[Sca-cooks] oddities of stuff, was canned gravy??????

Phil Troy/ G. Tacitus Adamantius adamantius at verizon.net
Sun Dec 28 10:28:53 PST 2003


Also sprach Kirsten Houseknecht:
>my mom occasionally strings celery.
>i understand that many of the relatives on both sides and back string
>celery... i never understood it myslef except for the most tough and
>"stringy" bits..... and usually those get chopped into stock, so it doesnt
>matter.
>it seems to be an "issue" with some of my family.

I wonder if this is a throwback to a time when "genteel" people ate a 
relatively low-fiber diet, with a lot of the vegetables, when eaten, 
were largely pushed in the direction of baby food. What was that 
recent "reality" TV program called? Manor House? Didn't that address 
certain requests from the family/master of the house for a 
higher-in-fiber diet than their historical counterparts would likely 
have eaten?

I was taught in culinary school to destring celery. I think it's 
silly, and don't do it, but I was taught it, very likely because 
someone like Careme or Escoffier decided it was necessary, and nobody 
ever bothered to change that viewpoint in any official capacity (as 
opposed to, say, more recent views on what constitutes properly 
cooked pork, which have been more or less "officially" updated).

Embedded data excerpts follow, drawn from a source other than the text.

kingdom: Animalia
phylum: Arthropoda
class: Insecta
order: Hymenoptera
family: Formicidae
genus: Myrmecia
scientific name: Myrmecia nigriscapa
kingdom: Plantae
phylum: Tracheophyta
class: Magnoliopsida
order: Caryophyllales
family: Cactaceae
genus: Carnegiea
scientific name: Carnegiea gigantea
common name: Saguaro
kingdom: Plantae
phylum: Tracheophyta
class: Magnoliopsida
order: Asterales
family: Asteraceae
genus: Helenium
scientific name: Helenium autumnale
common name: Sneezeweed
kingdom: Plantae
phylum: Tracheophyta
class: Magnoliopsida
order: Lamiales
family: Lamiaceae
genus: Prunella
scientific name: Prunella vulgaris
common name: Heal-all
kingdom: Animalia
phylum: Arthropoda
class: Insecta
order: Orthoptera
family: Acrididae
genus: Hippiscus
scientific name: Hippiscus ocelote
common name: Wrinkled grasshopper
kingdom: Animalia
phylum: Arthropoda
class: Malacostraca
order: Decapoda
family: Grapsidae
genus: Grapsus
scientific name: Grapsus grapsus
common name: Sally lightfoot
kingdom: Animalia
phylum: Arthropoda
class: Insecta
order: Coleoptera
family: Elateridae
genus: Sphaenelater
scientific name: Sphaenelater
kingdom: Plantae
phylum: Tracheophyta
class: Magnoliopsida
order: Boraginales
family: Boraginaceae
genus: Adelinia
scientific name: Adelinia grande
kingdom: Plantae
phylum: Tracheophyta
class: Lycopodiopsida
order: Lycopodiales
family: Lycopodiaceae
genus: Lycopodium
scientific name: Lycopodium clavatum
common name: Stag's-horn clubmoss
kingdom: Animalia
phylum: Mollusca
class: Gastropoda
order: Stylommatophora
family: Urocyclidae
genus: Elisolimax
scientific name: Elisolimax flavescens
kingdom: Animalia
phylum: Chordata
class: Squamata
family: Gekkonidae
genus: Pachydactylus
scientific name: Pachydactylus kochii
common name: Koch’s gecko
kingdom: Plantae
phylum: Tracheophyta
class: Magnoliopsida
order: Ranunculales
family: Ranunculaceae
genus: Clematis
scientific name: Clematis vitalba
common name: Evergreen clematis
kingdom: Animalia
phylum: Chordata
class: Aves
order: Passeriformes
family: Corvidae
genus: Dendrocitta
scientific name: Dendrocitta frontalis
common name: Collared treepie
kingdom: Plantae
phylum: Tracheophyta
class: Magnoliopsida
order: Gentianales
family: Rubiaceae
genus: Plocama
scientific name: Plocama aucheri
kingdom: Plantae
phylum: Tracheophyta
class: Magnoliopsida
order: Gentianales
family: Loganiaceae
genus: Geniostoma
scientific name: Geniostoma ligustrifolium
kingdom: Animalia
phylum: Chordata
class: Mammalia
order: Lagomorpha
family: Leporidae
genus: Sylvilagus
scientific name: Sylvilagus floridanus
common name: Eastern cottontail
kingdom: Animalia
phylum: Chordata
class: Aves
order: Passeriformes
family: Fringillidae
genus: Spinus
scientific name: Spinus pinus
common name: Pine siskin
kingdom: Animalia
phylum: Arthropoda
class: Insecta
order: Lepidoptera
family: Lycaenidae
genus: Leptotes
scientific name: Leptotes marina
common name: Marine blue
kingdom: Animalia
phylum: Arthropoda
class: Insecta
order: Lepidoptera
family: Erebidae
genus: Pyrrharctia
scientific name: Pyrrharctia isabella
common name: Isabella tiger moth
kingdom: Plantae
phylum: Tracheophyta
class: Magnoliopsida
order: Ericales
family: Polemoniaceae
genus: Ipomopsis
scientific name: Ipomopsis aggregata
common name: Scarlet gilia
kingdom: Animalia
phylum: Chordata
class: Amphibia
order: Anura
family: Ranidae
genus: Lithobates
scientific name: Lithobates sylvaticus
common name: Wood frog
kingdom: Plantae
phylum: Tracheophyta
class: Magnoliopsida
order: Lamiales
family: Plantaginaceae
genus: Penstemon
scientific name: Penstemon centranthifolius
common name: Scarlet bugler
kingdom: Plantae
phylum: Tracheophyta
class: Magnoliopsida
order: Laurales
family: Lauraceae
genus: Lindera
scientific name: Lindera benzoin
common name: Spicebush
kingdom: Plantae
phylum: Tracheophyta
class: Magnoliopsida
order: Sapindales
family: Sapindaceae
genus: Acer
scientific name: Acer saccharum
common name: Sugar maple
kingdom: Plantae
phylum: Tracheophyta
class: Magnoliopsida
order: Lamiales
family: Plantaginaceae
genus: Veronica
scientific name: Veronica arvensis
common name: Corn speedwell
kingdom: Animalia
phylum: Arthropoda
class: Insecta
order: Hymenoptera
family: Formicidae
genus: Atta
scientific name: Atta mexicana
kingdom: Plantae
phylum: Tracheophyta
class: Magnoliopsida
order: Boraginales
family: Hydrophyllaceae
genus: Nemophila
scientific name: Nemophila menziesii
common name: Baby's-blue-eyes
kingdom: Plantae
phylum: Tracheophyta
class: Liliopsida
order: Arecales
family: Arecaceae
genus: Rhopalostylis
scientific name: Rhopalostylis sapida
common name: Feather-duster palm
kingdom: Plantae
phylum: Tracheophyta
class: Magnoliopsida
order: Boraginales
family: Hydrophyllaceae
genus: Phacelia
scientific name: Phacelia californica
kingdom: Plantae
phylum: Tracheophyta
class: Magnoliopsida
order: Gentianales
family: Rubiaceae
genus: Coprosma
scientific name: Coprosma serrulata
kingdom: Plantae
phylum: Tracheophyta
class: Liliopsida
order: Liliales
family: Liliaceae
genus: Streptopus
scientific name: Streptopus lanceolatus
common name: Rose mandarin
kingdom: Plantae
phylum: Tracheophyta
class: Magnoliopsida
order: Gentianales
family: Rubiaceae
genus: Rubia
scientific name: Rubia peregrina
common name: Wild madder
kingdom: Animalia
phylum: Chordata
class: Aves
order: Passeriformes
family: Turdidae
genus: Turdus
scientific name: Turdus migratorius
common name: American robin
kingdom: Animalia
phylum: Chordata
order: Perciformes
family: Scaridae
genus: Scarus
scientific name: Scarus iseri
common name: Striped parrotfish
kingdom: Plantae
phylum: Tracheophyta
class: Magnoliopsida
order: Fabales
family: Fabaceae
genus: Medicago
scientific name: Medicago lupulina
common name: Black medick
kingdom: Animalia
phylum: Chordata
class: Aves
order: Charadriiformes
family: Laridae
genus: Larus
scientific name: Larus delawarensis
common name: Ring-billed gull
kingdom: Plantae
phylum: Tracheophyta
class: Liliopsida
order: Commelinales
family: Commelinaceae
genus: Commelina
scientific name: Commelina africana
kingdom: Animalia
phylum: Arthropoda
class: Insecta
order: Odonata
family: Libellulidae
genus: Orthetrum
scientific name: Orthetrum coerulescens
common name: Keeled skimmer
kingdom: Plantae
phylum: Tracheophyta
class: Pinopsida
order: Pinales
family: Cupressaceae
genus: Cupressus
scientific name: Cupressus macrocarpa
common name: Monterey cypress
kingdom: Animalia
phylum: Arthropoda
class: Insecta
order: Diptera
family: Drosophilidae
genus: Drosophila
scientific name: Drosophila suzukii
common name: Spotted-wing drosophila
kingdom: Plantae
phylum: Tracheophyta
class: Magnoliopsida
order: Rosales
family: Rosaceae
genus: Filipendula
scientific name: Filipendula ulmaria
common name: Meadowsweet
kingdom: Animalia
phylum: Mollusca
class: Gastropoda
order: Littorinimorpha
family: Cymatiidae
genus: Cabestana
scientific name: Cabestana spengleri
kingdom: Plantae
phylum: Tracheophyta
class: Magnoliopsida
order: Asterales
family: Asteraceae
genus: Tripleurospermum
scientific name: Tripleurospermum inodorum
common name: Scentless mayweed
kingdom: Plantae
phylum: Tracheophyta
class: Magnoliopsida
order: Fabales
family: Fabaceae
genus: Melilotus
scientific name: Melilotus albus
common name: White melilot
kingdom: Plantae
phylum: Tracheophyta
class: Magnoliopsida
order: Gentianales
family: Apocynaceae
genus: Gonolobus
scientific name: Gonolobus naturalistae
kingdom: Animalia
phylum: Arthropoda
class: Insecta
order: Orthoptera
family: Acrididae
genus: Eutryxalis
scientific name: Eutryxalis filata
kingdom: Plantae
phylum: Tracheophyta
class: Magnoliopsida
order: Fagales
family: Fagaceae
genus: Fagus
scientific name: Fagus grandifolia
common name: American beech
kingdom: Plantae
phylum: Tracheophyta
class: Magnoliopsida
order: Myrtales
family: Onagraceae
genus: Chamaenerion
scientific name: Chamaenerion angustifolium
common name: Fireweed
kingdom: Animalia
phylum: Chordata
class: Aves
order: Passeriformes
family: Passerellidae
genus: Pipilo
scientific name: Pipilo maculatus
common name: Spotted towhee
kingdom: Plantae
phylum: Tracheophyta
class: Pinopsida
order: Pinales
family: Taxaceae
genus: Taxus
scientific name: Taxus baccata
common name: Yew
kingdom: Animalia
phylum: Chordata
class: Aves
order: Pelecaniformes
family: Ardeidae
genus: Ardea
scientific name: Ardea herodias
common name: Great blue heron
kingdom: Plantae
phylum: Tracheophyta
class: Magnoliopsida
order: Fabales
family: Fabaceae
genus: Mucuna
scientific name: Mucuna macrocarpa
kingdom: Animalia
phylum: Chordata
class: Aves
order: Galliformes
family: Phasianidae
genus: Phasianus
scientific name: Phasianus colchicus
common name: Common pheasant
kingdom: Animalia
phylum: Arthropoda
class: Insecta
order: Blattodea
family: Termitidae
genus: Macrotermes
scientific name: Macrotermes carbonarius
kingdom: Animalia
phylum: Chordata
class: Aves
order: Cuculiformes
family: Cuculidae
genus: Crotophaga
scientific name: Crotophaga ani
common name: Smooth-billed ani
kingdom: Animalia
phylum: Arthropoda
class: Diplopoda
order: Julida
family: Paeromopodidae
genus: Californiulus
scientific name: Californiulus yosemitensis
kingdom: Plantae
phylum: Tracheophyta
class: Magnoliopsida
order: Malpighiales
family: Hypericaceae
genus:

>likewise the norwegian side peels all radishes! they looked at me eating a
>whole radish like i ate peanut shells or something.....

My mother-in-law is like that with certain fruits (and therefore, so 
is my lady wife). These people come from a culture with perhaps the 
single highest fiber diet on the planet, but an apple skin bothers 
them? Again, it seems to be a genteelism on the part of some people 
with agricultural backgrounds: you peel fruits and vegetables with 
tough skins before eating them. You feed the skins, or the whole, 
unpeeled fruits, to the animals. By extension, if you eat such a 
thing with the peel on, you must be an animal.

>and the absolute insistance on "peeling" a cucumber is . odd to say the
>least.

Actually, I can see it for cucumbers. Depending on the variety, some 
cucumber peels are kind of waxy and bitter. Those nearly-seedless 
English cukes don't need to be peeled, but the standard mature 
American cucumber (not Kirbys or gherkins) usually does.